Sergio Mattarella con il presidente della Repubblica del Kenya William Ruto
Malindi – “I nostri sforzi sul clima sono insufficienti, manca il senso di urgenza”.
Queste le parole del presidente della repubblica Sergio Mattarella, intervenuto all’università di Nairobi, durante il suo viaggio in Kenya.

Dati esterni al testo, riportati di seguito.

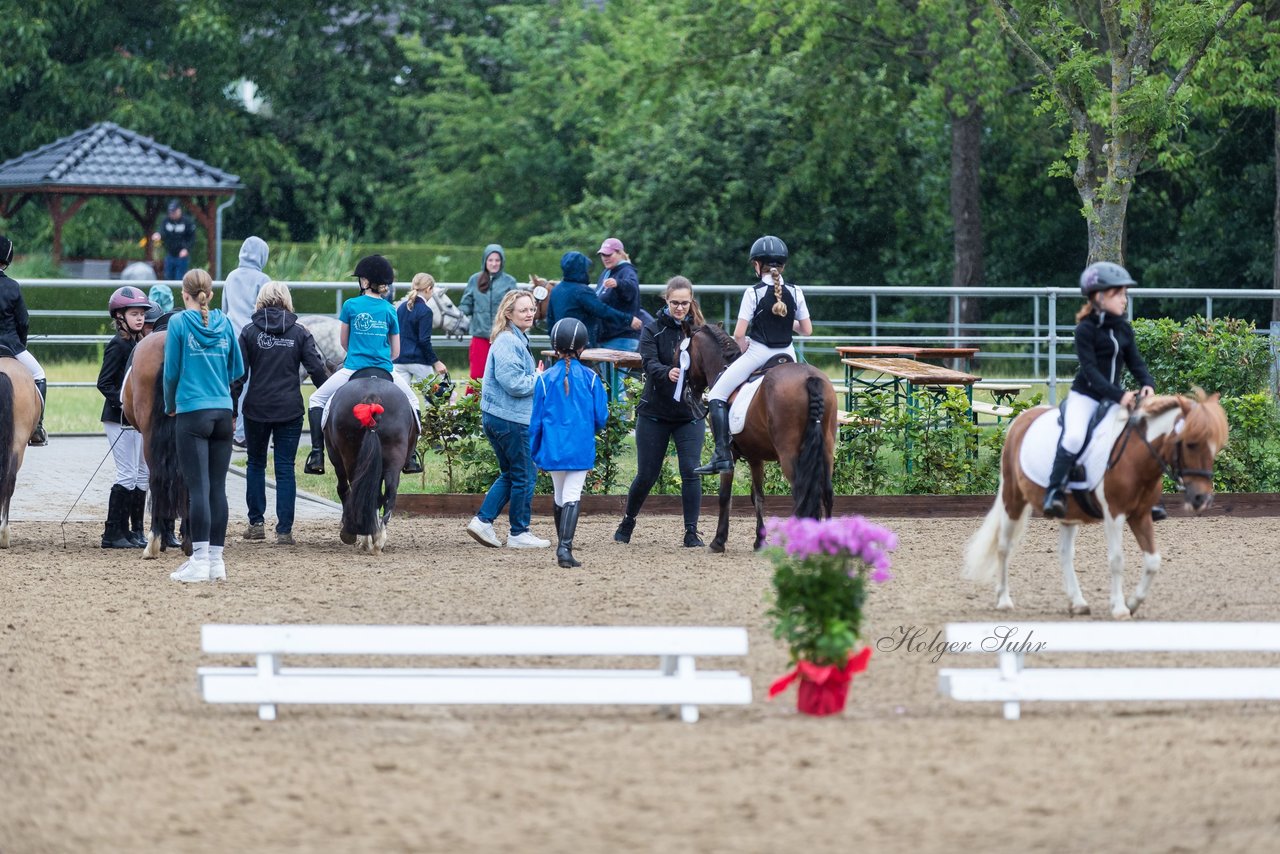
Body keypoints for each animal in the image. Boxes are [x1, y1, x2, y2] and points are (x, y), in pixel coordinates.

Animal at [322, 376, 417, 555]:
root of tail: (372, 396)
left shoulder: (337, 460)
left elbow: (343, 489)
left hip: (350, 460)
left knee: (356, 491)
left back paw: (364, 537)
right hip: (393, 459)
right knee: (389, 493)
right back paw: (378, 539)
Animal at [680, 323, 839, 550]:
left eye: (682, 354)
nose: (688, 396)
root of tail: (810, 377)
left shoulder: (730, 456)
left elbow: (725, 496)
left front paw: (718, 541)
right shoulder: (755, 457)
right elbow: (758, 496)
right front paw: (759, 540)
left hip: (790, 454)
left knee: (801, 493)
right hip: (826, 448)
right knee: (826, 493)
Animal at [962, 394, 1223, 622]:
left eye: (1214, 447)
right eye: (1190, 444)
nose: (1201, 498)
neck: (1135, 456)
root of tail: (1022, 418)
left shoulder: (1141, 515)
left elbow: (1153, 561)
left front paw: (1132, 603)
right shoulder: (1114, 514)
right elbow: (1117, 560)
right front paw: (1119, 608)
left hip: (1067, 513)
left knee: (1065, 553)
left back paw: (1078, 603)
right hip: (1013, 499)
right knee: (1004, 547)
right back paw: (1004, 601)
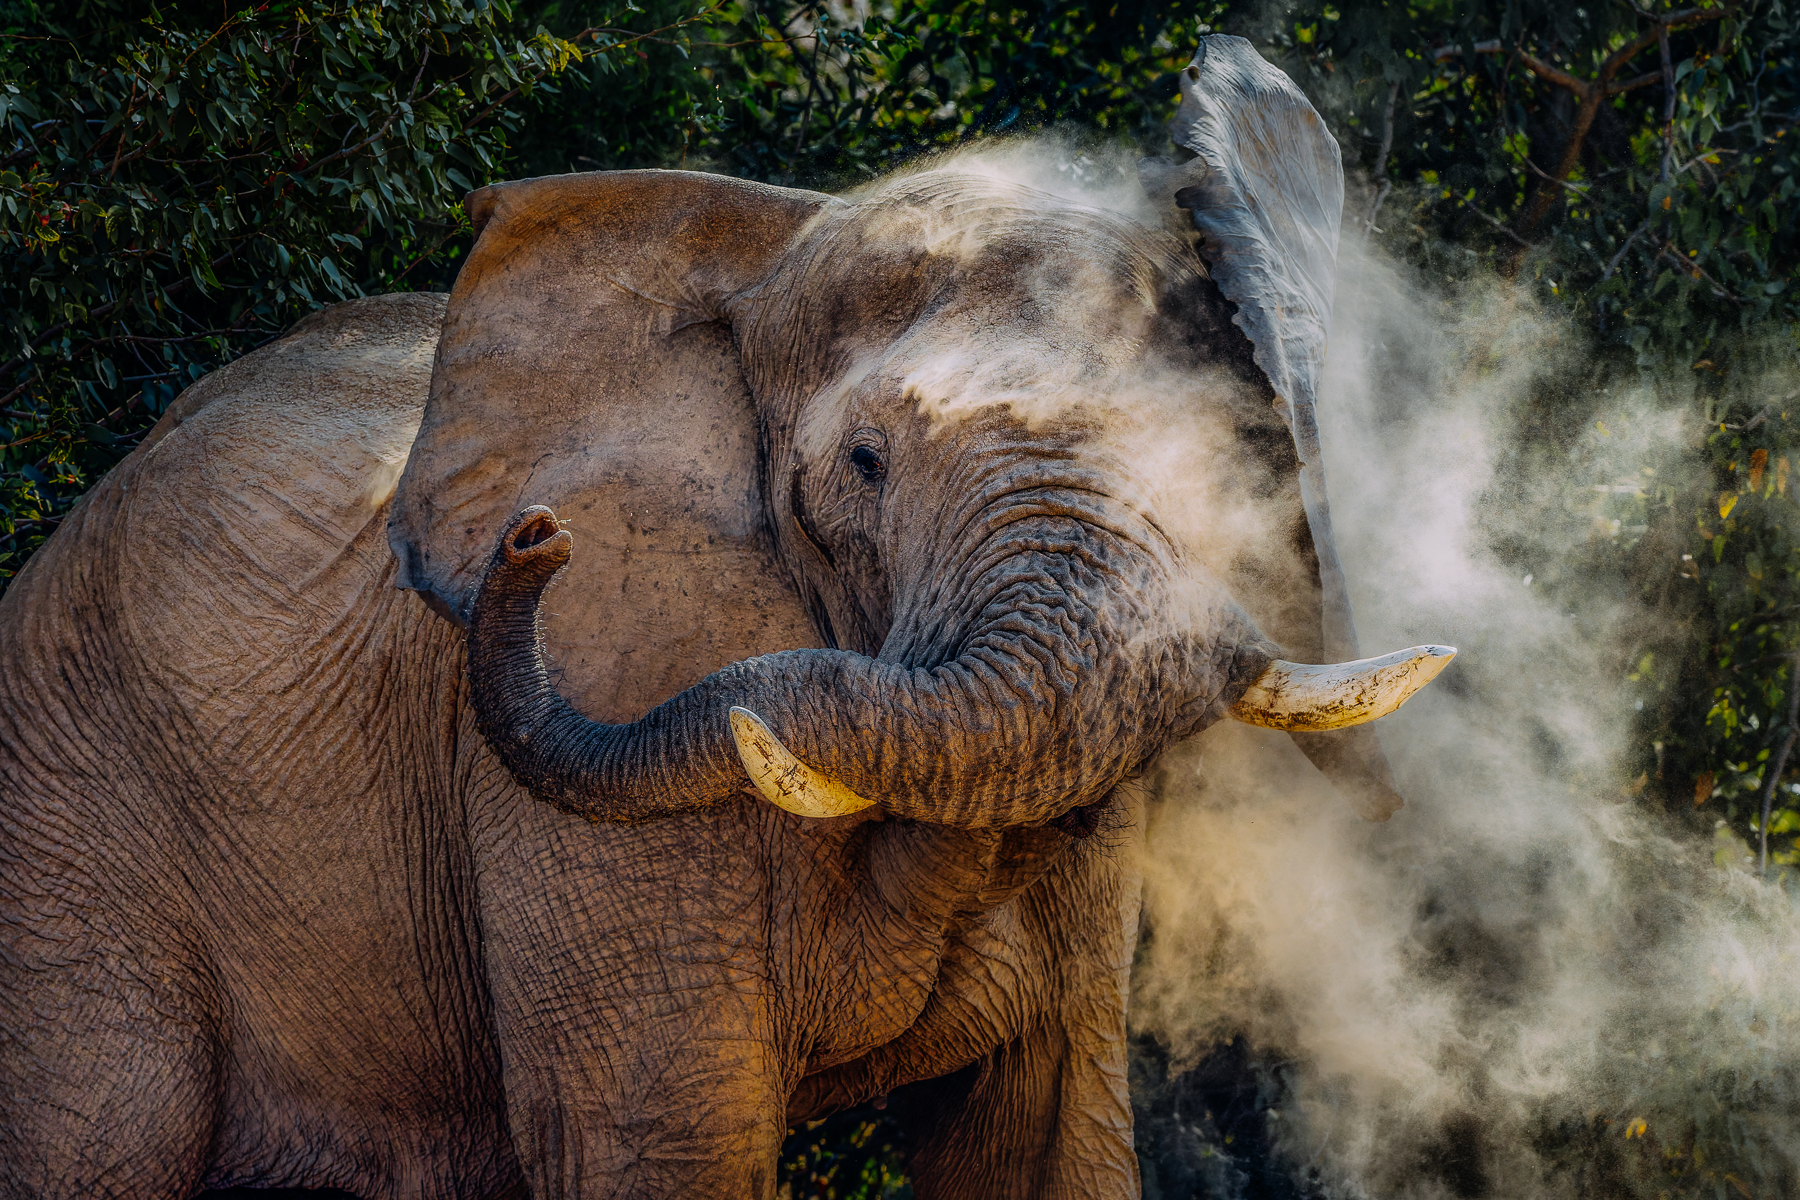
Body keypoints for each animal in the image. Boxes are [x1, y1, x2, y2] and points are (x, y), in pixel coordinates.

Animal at [0, 37, 1450, 1200]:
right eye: (861, 465)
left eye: (1231, 456)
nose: (535, 538)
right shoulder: (584, 726)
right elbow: (660, 1142)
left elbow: (1049, 1137)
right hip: (69, 819)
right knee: (94, 1142)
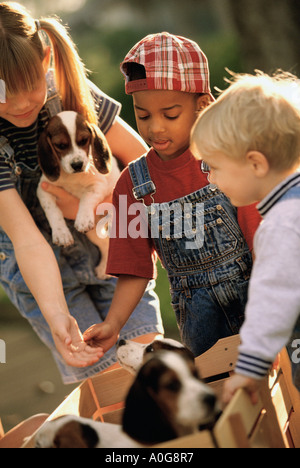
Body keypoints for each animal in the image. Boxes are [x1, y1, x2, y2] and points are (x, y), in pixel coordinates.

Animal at [36, 111, 118, 280]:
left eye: (84, 140)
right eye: (61, 145)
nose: (77, 165)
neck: (72, 177)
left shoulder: (98, 185)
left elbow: (86, 199)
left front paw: (83, 219)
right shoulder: (43, 189)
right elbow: (52, 211)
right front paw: (61, 233)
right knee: (106, 245)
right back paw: (103, 269)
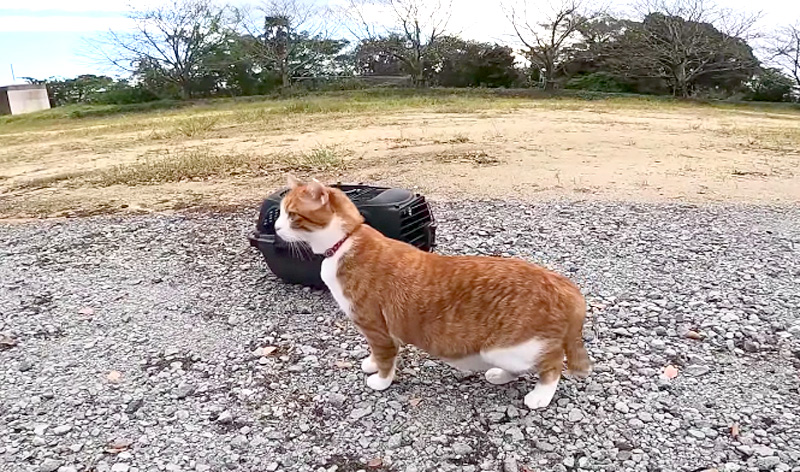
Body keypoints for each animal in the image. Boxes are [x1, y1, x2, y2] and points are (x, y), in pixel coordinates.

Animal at [276, 177, 592, 410]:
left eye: (291, 215)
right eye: (279, 213)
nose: (277, 227)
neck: (345, 241)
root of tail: (561, 282)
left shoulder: (375, 326)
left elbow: (385, 356)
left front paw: (381, 379)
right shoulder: (375, 331)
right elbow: (375, 352)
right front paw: (370, 364)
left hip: (511, 348)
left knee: (553, 364)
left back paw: (540, 395)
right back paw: (499, 375)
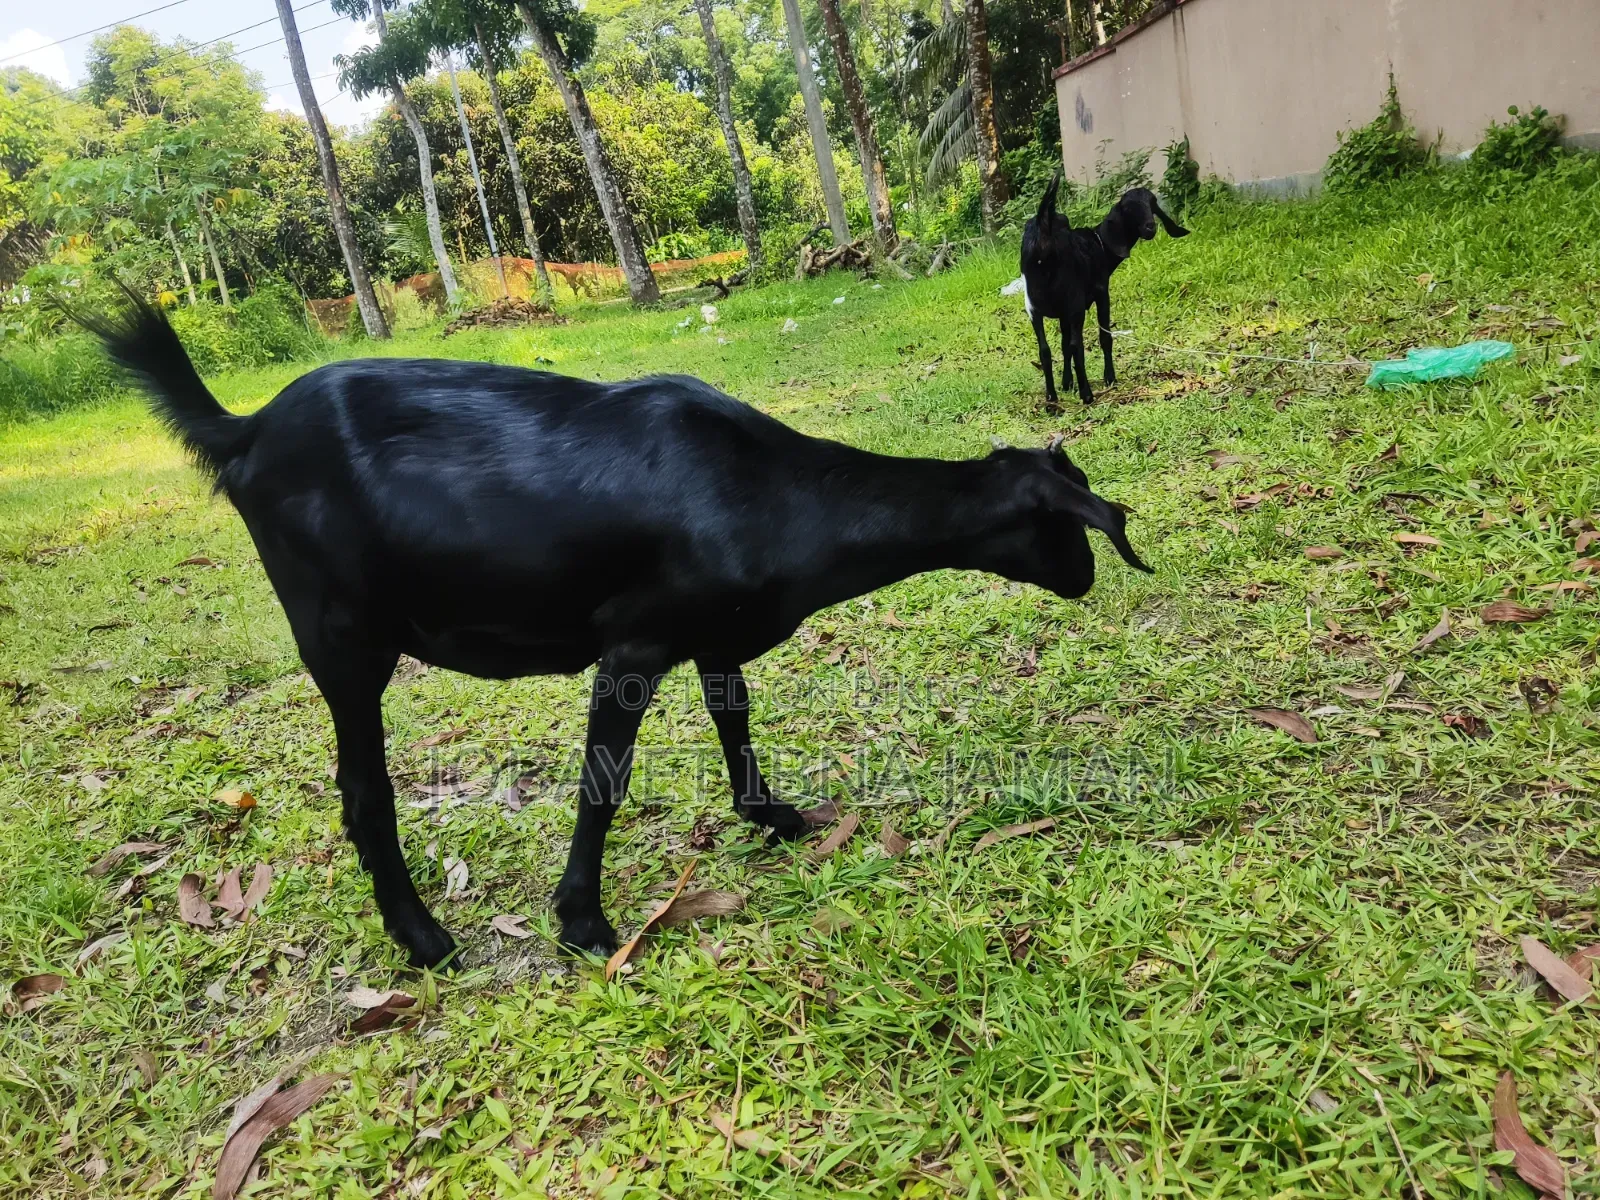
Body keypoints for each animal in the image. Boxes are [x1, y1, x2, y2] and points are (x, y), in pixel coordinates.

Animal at [78, 291, 1151, 969]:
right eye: (1069, 525)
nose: (1087, 576)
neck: (777, 492)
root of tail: (247, 429)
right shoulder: (632, 647)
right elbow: (605, 781)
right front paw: (584, 919)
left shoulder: (715, 636)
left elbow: (736, 722)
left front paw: (772, 815)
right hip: (343, 635)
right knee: (360, 790)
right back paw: (422, 940)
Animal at [1020, 173, 1189, 409]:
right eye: (1128, 208)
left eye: (1152, 204)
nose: (1150, 227)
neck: (1100, 245)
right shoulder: (1100, 294)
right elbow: (1104, 337)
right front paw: (1110, 377)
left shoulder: (1061, 313)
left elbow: (1062, 345)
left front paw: (1066, 383)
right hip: (1073, 303)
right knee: (1077, 345)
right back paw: (1087, 394)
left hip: (1033, 307)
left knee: (1044, 350)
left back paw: (1051, 397)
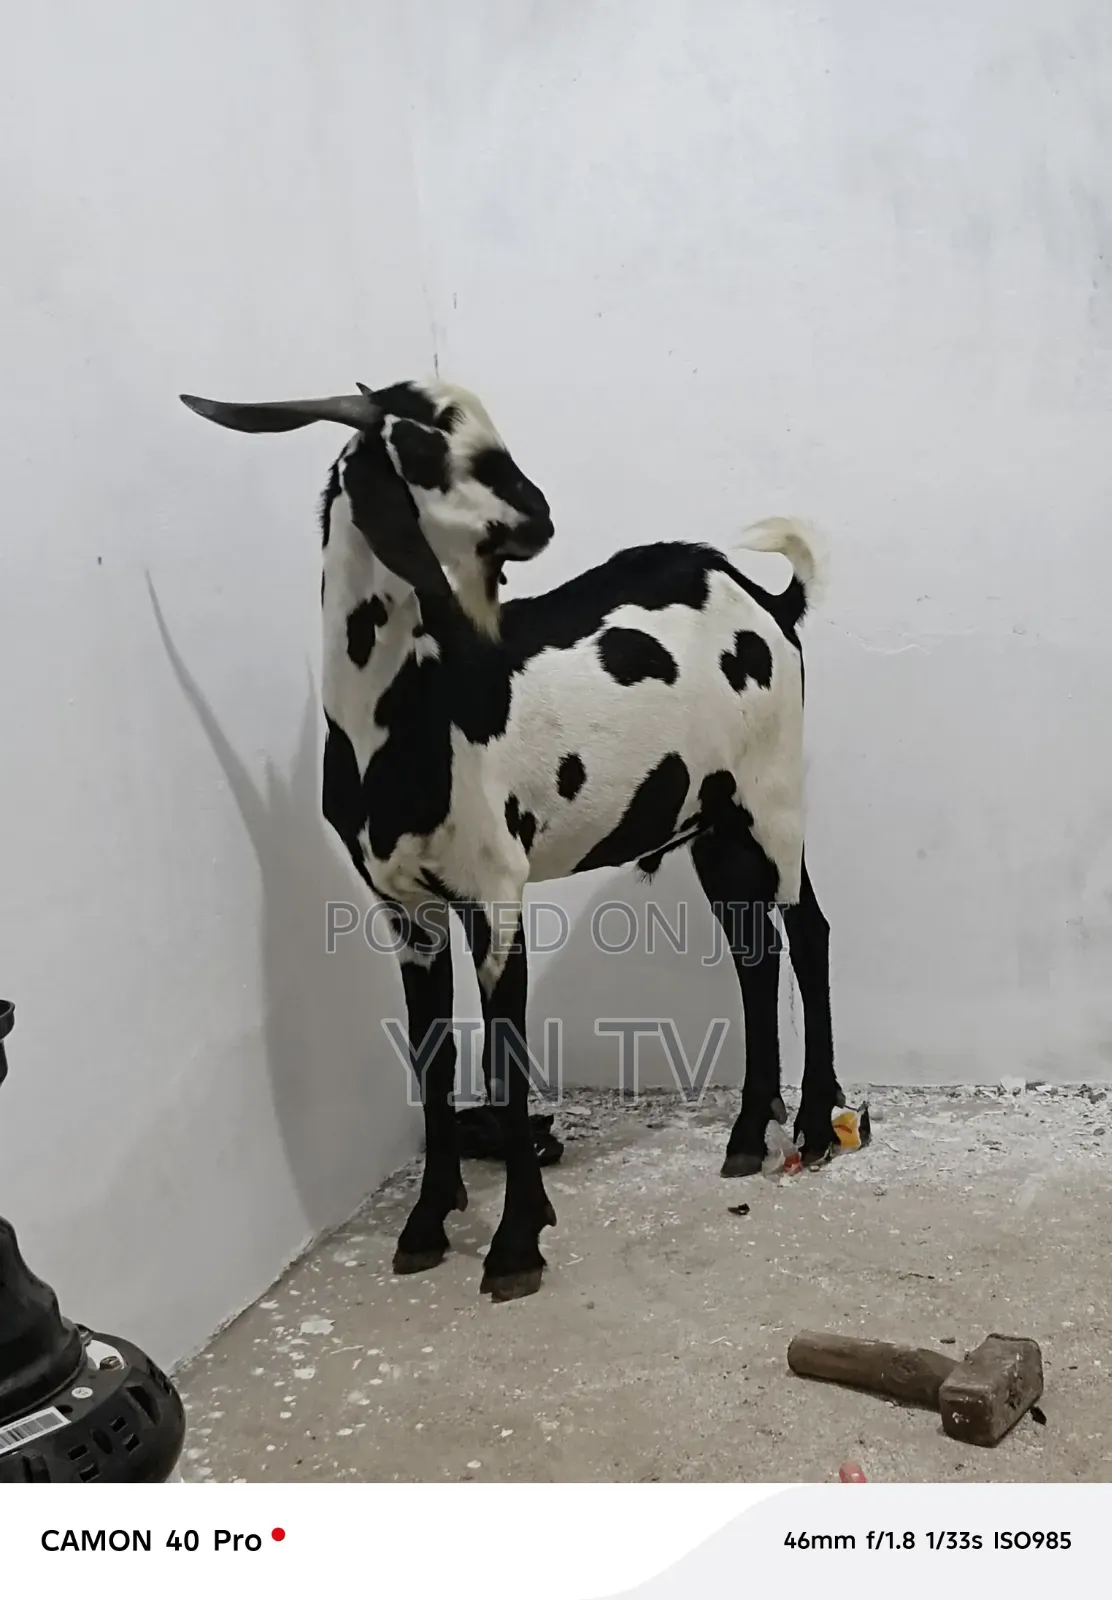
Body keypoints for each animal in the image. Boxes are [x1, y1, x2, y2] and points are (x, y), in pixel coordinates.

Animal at [181, 379, 843, 1301]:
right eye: (425, 448)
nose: (540, 515)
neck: (408, 710)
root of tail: (770, 600)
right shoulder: (405, 907)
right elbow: (432, 1055)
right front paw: (427, 1223)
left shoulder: (495, 889)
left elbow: (506, 1052)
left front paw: (517, 1244)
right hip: (712, 823)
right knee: (756, 953)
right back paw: (749, 1134)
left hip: (771, 798)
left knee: (807, 932)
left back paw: (814, 1125)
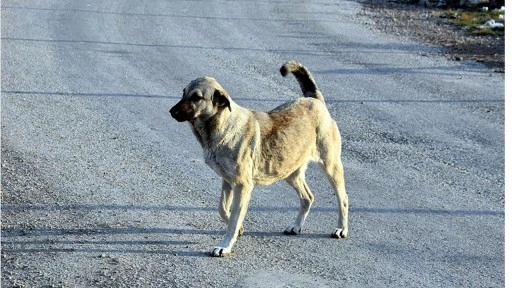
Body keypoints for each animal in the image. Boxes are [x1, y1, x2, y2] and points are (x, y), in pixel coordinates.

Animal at [170, 60, 350, 256]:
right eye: (183, 93)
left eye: (196, 97)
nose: (171, 111)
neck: (223, 125)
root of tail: (315, 99)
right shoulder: (227, 182)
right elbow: (223, 209)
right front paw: (239, 229)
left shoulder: (242, 186)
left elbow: (233, 219)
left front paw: (225, 245)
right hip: (289, 172)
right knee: (307, 197)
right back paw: (296, 226)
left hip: (330, 167)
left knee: (343, 198)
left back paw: (342, 229)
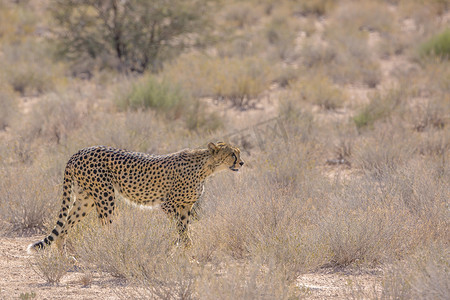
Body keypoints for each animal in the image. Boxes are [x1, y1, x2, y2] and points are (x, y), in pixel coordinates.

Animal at [26, 142, 244, 252]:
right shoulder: (168, 205)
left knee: (64, 228)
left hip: (85, 199)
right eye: (232, 154)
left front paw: (184, 252)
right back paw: (113, 249)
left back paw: (65, 259)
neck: (206, 167)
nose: (242, 163)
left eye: (239, 153)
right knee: (105, 227)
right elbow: (182, 231)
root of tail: (80, 151)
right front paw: (187, 253)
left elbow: (184, 229)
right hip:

“Sul clima dobbiamo chiederci: tutto questo è sufficiente? Credo che, in tutta onestà, sia difficile rispondere positivamente a questa domanda – ha detto Mattarella -. In segmenti della società e in alcuni paesi non è presente il senso profondo dell’urgenza e della necessità di interventi incisivi. Non ci si può cullare nell’illusione di perseguire prima obiettivi di sviluppo economico per poi affrontare in un secondo momento le problematiche ambientali”.
“Il cambiamento climatico – ha aggiunto il capo dello stato – provoca conseguenze nefaste. Gli effetti del cambiamento climatico si sono addirittura accelerati. Le conseguenze dell’innalzamento delle temperature medie sono gravi, ben documentate e si avvertono ovunque. Il drammatico aumento delle ondate di calore, le inondazioni, la siccità, lo scioglimento dei ghiacciai e l’innalzamento del livello dei mari sono alcuni dei sintomi più evidenti. La risposta è nella espressione sostenibilità. Ambientale, sociale, economica. In altri termini saper considerare come unitari i destini delle popolazioni del pianeta”.
“Avverto un sentimento di profonda considerazione nel momento in cui mi rivolgo a voi nell’università in cui ha insegnato Wangari Maathai, la prima donna africana a ricevere il Premio Nobel per il suo instancabile impegno a favore della promozione dello sviluppo sostenibile, della democrazia e della pace – ha concluso il presidente della repubblica -. Il suo esempio è stato fonte di ispirazione per numerosissimi donne e uomini in tutto il mondo. È anche grazie alle sue azioni se oggi il dibattito attorno al cambiamento climatico non è più appannaggio soltanto di scienziati e politici, ma è questione che mobilita le coscienze a livello globale”.